FDA views hemp extract and hemp-derived products the same way; California’s new law does not. Accordingly, the California health department’s distinction between hemp extracts and finished hemp-derived products under federal law rests on very shaky legal ground.

Does CDPH’s Policy Violate the Commerce Clause?

This is the most interesting legal question presented by the FAQ.

By banning the sale of finished goods manufactured out-of-state, while requiring that all hemp-derived products be manufactured within California’s borders, the FAQ appears to violate the federal constitution’s protection of interstate commerce.

Beginning in the late 1800s, the U.S. Supreme Court ruled the Constitution’s Commerce Clause contains an implicit “dormant” component.

This so-called “Dormant Commerce Clause” prevents protectionist state policies that favor state residents or businesses at the expense of non-residents conducting business within that state.
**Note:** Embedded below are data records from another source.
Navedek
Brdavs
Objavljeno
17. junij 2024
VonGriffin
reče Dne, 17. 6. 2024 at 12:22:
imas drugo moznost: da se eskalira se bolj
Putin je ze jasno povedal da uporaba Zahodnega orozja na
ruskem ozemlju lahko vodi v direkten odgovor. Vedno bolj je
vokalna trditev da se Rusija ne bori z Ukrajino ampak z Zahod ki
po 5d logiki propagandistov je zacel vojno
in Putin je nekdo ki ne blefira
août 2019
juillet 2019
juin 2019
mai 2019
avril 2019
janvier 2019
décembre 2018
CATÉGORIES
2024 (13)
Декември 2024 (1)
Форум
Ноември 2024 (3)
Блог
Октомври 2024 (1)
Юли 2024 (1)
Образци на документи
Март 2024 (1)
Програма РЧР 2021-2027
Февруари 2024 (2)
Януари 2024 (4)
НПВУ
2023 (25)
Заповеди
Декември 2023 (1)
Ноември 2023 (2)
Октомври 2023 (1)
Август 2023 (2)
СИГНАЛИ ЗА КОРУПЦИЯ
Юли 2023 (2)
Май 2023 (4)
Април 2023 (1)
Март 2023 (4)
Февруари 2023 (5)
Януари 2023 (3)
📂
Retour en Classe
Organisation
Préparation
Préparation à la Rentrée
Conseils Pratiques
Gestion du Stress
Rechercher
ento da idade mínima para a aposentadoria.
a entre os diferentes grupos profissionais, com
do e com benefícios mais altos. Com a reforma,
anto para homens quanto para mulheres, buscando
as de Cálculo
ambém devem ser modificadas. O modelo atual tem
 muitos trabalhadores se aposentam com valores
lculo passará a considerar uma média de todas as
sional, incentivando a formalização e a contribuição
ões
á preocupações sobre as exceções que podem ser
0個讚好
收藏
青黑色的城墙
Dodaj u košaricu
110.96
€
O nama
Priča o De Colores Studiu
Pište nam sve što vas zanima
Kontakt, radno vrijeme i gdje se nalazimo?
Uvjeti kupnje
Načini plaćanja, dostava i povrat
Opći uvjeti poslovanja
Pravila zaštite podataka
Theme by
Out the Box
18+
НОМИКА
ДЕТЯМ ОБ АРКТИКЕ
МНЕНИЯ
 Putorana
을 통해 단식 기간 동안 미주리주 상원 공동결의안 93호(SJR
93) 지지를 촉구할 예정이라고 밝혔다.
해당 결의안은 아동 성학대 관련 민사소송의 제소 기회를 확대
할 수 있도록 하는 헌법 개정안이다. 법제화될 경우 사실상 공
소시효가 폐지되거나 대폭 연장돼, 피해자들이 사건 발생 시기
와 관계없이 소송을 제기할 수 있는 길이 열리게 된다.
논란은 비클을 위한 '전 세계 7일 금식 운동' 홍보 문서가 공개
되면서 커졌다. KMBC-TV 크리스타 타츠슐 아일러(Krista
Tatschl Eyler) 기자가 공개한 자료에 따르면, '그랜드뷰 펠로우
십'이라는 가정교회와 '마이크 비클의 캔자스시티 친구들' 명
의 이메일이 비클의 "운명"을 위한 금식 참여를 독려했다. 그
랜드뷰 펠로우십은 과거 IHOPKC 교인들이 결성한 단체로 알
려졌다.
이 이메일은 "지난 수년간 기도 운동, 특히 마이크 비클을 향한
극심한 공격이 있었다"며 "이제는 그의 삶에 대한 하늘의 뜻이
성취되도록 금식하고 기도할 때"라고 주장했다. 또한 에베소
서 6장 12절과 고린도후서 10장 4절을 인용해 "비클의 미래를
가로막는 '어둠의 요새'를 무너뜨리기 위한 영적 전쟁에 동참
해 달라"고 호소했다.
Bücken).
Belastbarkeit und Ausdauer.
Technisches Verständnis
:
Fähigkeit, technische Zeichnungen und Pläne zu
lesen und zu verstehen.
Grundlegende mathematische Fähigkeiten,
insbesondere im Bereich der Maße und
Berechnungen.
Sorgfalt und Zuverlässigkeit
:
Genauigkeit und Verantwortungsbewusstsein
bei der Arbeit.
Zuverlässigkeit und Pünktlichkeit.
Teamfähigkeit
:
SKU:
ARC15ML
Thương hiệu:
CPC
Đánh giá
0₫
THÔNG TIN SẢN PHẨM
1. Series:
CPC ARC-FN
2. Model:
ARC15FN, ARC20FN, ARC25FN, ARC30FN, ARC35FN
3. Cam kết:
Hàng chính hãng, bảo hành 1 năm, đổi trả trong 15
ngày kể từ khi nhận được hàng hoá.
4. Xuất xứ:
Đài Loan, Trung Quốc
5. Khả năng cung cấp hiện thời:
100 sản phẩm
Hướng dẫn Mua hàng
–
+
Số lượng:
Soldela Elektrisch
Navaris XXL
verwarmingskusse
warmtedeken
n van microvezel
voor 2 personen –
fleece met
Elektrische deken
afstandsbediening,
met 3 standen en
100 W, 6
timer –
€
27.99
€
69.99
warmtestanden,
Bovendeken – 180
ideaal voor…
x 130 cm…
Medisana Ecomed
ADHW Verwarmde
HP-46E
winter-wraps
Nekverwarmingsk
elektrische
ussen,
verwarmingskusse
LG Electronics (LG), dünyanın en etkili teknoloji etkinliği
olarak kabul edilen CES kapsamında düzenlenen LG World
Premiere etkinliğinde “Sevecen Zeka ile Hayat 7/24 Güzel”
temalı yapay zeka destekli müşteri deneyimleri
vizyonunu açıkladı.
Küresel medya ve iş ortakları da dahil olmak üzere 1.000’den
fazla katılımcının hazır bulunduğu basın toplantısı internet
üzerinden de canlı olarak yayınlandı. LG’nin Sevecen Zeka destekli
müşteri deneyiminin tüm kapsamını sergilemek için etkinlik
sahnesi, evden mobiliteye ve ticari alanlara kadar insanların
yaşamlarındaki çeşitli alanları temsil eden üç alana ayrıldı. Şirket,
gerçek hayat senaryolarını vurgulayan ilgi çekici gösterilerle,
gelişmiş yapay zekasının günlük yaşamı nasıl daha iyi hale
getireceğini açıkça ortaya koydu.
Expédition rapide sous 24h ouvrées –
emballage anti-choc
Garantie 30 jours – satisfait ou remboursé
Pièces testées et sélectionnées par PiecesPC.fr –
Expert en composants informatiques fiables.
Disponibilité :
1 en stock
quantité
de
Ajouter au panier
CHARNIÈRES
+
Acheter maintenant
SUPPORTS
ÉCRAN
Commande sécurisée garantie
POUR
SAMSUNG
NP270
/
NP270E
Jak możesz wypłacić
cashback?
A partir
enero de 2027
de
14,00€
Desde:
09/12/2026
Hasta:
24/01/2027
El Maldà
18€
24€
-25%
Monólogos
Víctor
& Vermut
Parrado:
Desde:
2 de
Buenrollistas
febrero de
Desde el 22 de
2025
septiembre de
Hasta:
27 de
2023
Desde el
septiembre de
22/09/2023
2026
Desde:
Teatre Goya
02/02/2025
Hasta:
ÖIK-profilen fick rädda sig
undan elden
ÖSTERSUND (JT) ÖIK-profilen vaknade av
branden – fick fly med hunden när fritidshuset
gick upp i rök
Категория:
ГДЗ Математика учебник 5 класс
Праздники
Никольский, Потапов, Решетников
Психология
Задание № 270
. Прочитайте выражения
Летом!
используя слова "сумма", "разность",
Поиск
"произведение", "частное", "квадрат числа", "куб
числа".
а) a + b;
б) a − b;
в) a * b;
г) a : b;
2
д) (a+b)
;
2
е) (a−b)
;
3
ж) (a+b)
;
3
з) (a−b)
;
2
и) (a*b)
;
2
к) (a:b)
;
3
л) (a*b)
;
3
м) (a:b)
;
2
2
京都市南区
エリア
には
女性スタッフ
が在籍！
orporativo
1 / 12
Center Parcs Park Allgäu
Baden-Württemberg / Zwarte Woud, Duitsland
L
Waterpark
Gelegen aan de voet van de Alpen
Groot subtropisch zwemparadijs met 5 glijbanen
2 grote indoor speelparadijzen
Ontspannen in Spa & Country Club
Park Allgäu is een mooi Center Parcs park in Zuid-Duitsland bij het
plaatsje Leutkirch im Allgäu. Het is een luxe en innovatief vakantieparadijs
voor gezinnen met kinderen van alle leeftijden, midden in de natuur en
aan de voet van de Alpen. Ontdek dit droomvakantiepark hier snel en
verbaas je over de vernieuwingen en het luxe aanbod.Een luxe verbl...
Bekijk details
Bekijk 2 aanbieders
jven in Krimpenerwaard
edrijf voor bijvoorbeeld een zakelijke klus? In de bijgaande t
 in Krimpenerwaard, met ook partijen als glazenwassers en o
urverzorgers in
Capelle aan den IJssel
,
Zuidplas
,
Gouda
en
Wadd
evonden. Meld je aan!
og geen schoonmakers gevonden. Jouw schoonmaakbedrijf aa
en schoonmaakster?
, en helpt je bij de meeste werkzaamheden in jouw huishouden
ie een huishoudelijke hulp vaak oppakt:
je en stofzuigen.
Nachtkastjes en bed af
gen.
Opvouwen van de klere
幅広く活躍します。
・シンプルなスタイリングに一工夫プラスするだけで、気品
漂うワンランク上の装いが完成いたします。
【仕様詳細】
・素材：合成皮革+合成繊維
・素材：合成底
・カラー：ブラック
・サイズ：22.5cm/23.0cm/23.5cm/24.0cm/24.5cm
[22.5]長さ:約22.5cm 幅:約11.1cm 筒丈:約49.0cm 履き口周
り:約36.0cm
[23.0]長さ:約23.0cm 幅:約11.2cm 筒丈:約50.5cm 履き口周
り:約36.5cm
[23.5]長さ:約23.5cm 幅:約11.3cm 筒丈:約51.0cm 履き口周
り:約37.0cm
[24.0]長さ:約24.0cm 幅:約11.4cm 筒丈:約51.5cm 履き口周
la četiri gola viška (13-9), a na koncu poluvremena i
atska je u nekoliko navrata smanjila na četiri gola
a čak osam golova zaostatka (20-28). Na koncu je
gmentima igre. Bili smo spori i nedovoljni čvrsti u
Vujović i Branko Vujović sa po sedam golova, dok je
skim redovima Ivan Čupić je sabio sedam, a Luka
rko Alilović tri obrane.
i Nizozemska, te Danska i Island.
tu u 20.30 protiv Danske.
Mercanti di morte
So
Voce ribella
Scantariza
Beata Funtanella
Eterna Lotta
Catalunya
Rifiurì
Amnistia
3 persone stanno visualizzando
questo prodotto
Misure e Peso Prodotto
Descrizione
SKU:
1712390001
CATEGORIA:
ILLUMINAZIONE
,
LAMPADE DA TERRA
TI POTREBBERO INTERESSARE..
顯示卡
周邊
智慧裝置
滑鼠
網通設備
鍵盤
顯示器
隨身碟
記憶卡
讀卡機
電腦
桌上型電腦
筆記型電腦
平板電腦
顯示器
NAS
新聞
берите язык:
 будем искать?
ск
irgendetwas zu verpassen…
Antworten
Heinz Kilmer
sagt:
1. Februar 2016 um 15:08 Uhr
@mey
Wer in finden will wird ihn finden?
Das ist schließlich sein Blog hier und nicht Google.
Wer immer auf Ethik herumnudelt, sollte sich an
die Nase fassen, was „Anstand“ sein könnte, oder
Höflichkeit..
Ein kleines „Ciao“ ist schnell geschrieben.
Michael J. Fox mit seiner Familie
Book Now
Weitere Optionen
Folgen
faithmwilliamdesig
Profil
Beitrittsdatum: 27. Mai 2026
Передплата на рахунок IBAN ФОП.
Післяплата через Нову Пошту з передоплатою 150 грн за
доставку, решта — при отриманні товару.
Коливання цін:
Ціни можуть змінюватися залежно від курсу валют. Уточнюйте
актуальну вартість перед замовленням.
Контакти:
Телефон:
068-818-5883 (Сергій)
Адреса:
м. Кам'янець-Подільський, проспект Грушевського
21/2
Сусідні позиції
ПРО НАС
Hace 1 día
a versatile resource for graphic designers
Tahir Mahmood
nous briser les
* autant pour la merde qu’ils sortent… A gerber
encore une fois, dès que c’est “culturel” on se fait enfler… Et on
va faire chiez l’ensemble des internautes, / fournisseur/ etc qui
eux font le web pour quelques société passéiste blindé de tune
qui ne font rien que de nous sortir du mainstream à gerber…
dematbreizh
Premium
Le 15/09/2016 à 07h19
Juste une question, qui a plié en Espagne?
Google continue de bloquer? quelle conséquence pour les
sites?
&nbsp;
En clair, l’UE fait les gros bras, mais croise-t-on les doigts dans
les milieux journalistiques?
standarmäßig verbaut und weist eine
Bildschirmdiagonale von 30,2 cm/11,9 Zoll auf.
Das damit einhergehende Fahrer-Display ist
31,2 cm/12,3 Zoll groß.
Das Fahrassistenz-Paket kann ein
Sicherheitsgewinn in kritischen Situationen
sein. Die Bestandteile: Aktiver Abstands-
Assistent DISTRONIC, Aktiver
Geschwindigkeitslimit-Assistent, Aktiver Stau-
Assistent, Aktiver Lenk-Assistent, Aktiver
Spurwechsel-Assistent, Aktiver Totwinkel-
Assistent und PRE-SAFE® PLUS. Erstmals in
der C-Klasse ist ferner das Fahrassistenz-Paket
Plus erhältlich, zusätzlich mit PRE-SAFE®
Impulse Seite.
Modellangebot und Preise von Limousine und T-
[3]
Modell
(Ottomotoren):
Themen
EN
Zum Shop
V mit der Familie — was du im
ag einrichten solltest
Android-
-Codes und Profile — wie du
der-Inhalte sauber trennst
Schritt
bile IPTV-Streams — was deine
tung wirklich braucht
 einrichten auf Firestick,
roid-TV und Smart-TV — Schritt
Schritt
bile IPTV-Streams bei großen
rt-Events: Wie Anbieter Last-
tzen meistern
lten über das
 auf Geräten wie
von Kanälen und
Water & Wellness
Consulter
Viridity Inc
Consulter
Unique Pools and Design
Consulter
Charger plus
More recently, the Dormant Commerce Clause has been used to challenge similar restrictions in the marijuana industry, such as in-state residency requirements or provisions favoring long-time residents. These cases have occurred in Maine, Michigan and Missouri, among others.

Here, California appears to similarly and impermissibly burden and restrict out-of-state manufacturers, distributors and brands – all of which have expended significant time and money establishing commercial supply chains outside of California (since California balked at proposals to allow such products for four years, mind you).

Indeed, by largely walling off the world’s fifth-largest economy for these out-of-state companies, California is causing real harm.

As hemp businesses know, since the commoditization of hemp prices after the 2018 Farm Bill, the vast majority of the margin in the hemp industry is from selling finished products. California’s health department reserves all of this margin for in-state companies.

It is also difficult to discern any legitimate justifications for this policy. The health department cannot credibly claim the policy makes California consumers safer, because out-of-state companies are plainly just as capable of ensuring consumer safety.

Ultimately, we believe the new law is a giant leap forward for California to finally catch up to many more advanced, state-level regulatory frameworks.

If implemented thoughtfully, California could well set a de facto nationwide standard. The health department’s FAQ, however, shows that California has a ways to go.